YOUR TASK:
The records below hold a stretch from the line with "MIC-109, owner: 潘超 -> 黄丽华" through the line with "Add facility to ask Alexa for another trait, priority: P1"; return exactly those lines, ends included, and nothing more.

RECORDS PROVIDED Start Marker

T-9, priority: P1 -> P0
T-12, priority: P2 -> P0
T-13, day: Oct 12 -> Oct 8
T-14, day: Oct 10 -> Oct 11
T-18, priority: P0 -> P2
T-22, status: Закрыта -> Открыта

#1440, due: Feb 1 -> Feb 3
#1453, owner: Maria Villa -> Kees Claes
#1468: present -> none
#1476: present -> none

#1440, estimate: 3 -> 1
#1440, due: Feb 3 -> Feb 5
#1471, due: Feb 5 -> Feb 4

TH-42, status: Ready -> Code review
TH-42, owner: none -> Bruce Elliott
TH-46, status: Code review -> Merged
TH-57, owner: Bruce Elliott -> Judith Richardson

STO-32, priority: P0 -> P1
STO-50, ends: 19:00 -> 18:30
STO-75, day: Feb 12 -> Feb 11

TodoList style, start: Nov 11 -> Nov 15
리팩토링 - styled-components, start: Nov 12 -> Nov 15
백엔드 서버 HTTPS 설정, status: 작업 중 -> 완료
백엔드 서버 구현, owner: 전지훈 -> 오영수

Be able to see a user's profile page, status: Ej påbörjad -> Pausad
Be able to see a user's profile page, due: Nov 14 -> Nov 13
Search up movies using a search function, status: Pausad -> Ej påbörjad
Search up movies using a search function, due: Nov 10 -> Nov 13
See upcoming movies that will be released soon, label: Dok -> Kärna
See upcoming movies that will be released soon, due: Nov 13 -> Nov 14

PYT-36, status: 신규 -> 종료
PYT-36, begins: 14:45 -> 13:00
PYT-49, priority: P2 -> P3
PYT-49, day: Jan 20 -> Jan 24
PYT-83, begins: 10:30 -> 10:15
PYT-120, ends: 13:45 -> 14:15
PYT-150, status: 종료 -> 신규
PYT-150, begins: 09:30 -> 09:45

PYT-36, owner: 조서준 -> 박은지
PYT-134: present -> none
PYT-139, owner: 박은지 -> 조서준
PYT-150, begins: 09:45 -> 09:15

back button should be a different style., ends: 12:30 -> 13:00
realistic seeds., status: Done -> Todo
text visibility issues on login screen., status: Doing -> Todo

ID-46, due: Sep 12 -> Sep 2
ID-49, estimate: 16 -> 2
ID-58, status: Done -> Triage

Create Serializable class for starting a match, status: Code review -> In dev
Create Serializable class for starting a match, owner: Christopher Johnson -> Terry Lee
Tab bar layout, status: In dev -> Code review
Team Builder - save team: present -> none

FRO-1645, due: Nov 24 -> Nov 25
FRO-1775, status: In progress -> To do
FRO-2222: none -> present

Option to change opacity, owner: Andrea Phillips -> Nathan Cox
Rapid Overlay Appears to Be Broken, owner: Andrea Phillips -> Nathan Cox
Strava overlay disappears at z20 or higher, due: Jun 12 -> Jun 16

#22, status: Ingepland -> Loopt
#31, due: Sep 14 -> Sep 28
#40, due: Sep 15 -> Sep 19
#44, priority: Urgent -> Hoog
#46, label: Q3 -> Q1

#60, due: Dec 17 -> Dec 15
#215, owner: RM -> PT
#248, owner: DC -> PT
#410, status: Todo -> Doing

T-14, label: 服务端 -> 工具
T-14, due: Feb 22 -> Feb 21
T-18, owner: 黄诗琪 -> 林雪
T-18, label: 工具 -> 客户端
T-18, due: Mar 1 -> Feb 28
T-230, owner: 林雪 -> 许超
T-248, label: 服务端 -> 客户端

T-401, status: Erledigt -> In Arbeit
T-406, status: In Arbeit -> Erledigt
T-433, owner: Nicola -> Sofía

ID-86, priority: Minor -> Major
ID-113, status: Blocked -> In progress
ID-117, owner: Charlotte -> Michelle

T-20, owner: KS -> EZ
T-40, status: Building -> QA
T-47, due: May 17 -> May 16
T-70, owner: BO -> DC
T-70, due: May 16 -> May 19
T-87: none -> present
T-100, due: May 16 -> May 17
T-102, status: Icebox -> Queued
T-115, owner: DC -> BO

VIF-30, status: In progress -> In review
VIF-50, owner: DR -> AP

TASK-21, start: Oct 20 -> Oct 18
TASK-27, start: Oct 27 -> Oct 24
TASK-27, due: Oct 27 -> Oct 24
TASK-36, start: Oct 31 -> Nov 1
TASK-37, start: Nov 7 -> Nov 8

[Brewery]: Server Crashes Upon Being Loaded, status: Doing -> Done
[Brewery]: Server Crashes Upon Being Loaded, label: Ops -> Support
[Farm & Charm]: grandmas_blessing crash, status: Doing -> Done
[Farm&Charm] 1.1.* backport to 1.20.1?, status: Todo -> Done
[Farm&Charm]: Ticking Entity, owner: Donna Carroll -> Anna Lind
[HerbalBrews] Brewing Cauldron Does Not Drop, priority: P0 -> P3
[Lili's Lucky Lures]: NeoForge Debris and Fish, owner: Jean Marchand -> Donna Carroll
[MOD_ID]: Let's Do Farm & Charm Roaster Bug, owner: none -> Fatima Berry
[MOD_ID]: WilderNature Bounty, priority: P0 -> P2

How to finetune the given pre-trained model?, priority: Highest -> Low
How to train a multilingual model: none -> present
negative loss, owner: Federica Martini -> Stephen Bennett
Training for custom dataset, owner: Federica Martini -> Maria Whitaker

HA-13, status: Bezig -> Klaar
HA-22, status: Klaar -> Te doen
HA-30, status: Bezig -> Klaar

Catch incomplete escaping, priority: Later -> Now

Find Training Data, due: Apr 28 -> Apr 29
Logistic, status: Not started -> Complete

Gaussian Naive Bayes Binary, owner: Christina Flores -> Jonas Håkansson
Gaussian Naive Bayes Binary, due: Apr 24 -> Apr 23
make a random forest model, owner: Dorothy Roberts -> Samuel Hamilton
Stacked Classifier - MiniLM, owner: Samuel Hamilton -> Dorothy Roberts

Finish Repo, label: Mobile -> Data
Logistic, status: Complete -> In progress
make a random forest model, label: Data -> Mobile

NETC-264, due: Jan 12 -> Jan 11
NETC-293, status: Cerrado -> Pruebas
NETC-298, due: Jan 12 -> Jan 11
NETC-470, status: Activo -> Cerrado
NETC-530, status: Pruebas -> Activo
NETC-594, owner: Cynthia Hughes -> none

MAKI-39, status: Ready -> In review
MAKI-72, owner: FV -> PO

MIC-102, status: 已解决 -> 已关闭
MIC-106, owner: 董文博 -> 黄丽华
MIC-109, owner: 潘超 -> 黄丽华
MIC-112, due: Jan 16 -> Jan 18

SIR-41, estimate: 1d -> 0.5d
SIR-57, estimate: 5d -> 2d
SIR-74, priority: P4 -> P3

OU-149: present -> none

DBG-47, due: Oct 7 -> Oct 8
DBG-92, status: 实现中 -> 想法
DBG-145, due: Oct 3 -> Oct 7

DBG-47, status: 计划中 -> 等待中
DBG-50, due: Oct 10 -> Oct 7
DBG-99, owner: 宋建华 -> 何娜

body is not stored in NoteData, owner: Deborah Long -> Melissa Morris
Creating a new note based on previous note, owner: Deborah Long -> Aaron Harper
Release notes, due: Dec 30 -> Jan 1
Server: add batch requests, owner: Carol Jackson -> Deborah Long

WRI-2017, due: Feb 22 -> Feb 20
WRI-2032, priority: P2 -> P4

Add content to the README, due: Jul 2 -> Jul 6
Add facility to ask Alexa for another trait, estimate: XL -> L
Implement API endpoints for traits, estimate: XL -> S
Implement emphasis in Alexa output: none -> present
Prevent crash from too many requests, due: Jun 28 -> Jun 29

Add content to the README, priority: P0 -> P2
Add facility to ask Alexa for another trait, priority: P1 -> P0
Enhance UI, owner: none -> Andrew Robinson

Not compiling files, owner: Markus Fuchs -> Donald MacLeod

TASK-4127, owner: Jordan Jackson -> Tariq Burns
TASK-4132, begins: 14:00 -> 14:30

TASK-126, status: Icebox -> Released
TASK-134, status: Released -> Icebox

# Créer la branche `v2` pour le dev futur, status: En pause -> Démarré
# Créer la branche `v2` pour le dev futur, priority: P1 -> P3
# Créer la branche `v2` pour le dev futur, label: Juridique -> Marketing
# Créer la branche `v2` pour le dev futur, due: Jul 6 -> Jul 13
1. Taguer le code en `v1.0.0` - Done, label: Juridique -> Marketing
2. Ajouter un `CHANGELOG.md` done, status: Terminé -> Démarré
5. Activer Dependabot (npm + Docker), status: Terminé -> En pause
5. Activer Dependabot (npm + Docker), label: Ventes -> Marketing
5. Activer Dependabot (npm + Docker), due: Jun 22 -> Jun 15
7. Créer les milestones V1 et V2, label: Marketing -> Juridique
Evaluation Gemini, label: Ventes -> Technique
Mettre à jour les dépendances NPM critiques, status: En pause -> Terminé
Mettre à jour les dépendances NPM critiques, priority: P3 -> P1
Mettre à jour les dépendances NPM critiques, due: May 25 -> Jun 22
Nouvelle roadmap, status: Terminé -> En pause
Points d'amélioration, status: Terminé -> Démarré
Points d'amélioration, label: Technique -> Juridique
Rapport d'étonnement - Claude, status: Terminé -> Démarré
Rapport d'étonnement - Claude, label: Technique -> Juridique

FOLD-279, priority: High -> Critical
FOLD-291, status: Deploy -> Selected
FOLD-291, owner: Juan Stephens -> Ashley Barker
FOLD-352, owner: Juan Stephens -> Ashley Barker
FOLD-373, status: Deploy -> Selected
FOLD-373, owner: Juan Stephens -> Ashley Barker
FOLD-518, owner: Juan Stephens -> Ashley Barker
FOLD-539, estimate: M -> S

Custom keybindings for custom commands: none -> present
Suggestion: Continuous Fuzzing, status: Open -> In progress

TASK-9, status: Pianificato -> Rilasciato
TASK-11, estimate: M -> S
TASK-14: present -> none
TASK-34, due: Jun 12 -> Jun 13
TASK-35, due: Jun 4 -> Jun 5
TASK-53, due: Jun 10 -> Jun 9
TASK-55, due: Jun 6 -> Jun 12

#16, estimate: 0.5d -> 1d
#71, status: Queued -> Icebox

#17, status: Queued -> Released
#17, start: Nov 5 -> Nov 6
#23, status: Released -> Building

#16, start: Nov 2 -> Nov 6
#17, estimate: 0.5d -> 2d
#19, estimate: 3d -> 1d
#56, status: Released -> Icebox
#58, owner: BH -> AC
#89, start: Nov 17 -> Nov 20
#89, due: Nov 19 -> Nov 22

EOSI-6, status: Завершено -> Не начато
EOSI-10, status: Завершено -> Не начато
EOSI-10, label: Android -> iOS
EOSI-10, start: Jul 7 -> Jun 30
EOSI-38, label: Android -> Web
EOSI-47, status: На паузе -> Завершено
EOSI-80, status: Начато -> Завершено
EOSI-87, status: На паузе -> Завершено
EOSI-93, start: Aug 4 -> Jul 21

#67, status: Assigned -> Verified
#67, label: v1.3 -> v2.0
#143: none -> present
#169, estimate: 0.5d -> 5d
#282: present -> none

RECORDS PROVIDED End Marker

TASK ANSWER:
MIC-109, owner: 潘超 -> 黄丽华
MIC-112, due: Jan 16 -> Jan 18

SIR-41, estimate: 1d -> 0.5d
SIR-57, estimate: 5d -> 2d
SIR-74, priority: P4 -> P3

OU-149: present -> none

DBG-47, due: Oct 7 -> Oct 8
DBG-92, status: 实现中 -> 想法
DBG-145, due: Oct 3 -> Oct 7

DBG-47, status: 计划中 -> 等待中
DBG-50, due: Oct 10 -> Oct 7
DBG-99, owner: 宋建华 -> 何娜

body is not stored in NoteData, owner: Deborah Long -> Melissa Morris
Creating a new note based on previous note, owner: Deborah Long -> Aaron Harper
Release notes, due: Dec 30 -> Jan 1
Server: add batch requests, owner: Carol Jackson -> Deborah Long

WRI-2017, due: Feb 22 -> Feb 20
WRI-2032, priority: P2 -> P4

Add content to the README, due: Jul 2 -> Jul 6
Add facility to ask Alexa for another trait, estimate: XL -> L
Implement API endpoints for traits, estimate: XL -> S
Implement emphasis in Alexa output: none -> present
Prevent crash from too many requests, due: Jun 28 -> Jun 29

Add content to the README, priority: P0 -> P2
Add facility to ask Alexa for another trait, priority: P1 -> P0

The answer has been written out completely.